Task item A —
Answer these questions about the fly-leader forum thread, one per line:
(i) What has Ripin' Lips been told that hinging at the knots helps to do?
(ii) What knot does karstopo use to join the butt to the fly line?
(iii) According to Permit Rat, when do most people run into the hinging problem?
Task item B — Write a continuation of the forum thread on loop knots and hinging in fly leaders, picking up right after its final sentence.

Page text —
═══

You always want to make the smallest loop knots possible in your leaders, to minimize "hinging."


----------



## Ripin' Lips (Jul 3, 2012)

You always want to make the smallest loop knots possible in your leaders, to minimize "hinging."[/QUOTE]

Im curious......Can you elaborate? I've been told that you want the hinging at the knots..... from the butt section-mid-tippet. Specifically it helps turn the fly over.


----------



## karstopo (Jun 29, 2009)

I've never tried a loop to loop connection between my tippet and butt. I've been doing blood knots, but they eat up the butt eventually. I'm going to try the Loop to loop. Sure would make tippet changes more simple. I suppose you are using a perfection loop. That's what I use to join butt to fly line.


----------



## Permit Rat (May 13, 2014)

Ripin' Lips said:


> You always want to make the smallest loop knots possible in your leaders, to minimize "hinging."


_Im curious......Can you elaborate? I've been told that you want the hinging at the knots..... from the butt section-mid-tippet. Specifically it helps turn the fly over._

I don't know who told you that, but hinging anywhere in a fly line/leader is a bad thing. Most people have this problem when they try to customize a fly line, such as incorporating a thinner running line 0n a 12-15 wt. head, for tuna and billfish.

═══

Information shown —
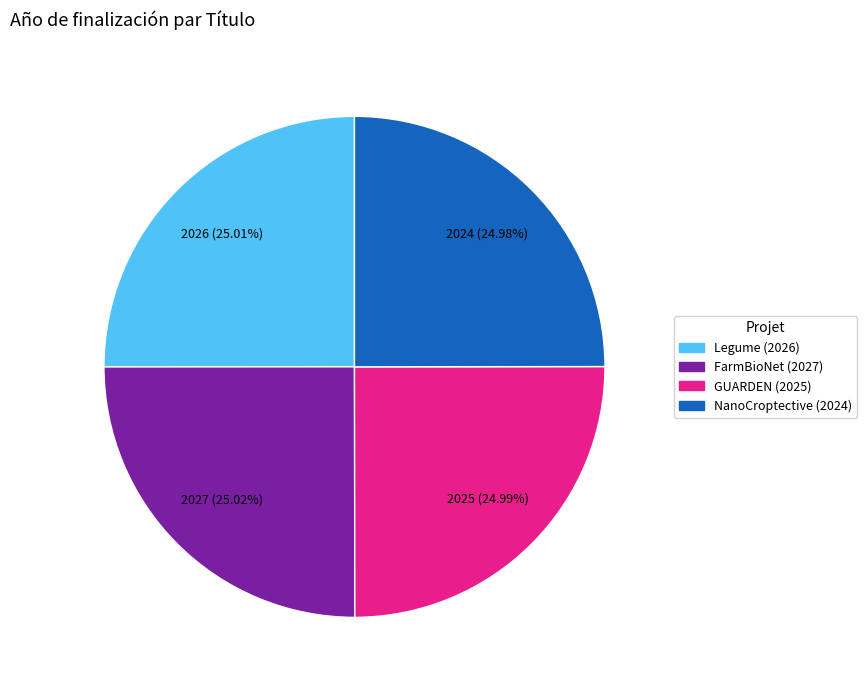

Is there any slice that represents more than half of the pie?

No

═══

Answer A —
(i) It helps turn the fly over.
(ii) A perfection loop.
(iii) When they try to customize a fly line, such as by incorporating a thinner running line on a 12-15 wt. head for tuna and billfish.

Answer B —
But you can get it in a leader as well. Basically, you want your leader and fly to turn over, much in the same way as your fly line.....in a rounded loop. If you have a weak connection in there, the leader can "hinge" and allow the top portion of the leader and the fly to fall down and possibly catch in the lower portion of the loop. Not only that, but large loops are more wind resistant and to have a sizable length of extra resistance in your leader somewhere.......well...

I hope that all made sense. Sometimes I'm not too good at explaining things.


----------



## Ripin' Lips (Jul 3, 2012)

I hope that all made sense. Sometimes I'm not too good at explaining things.[/QUOTE]

i see what you are saying about hinging using the loop to loop connections.

I was thinking of the knots in the leader as the hinge. I was told that hand tied leaders were better b/c of the knots and that the knots help turn the fly over. I guessing something about transfer of energy or more rigidity at knot locations. that's a guess based on the info i was given.


----------



## sjrobin (Oct 1, 2009)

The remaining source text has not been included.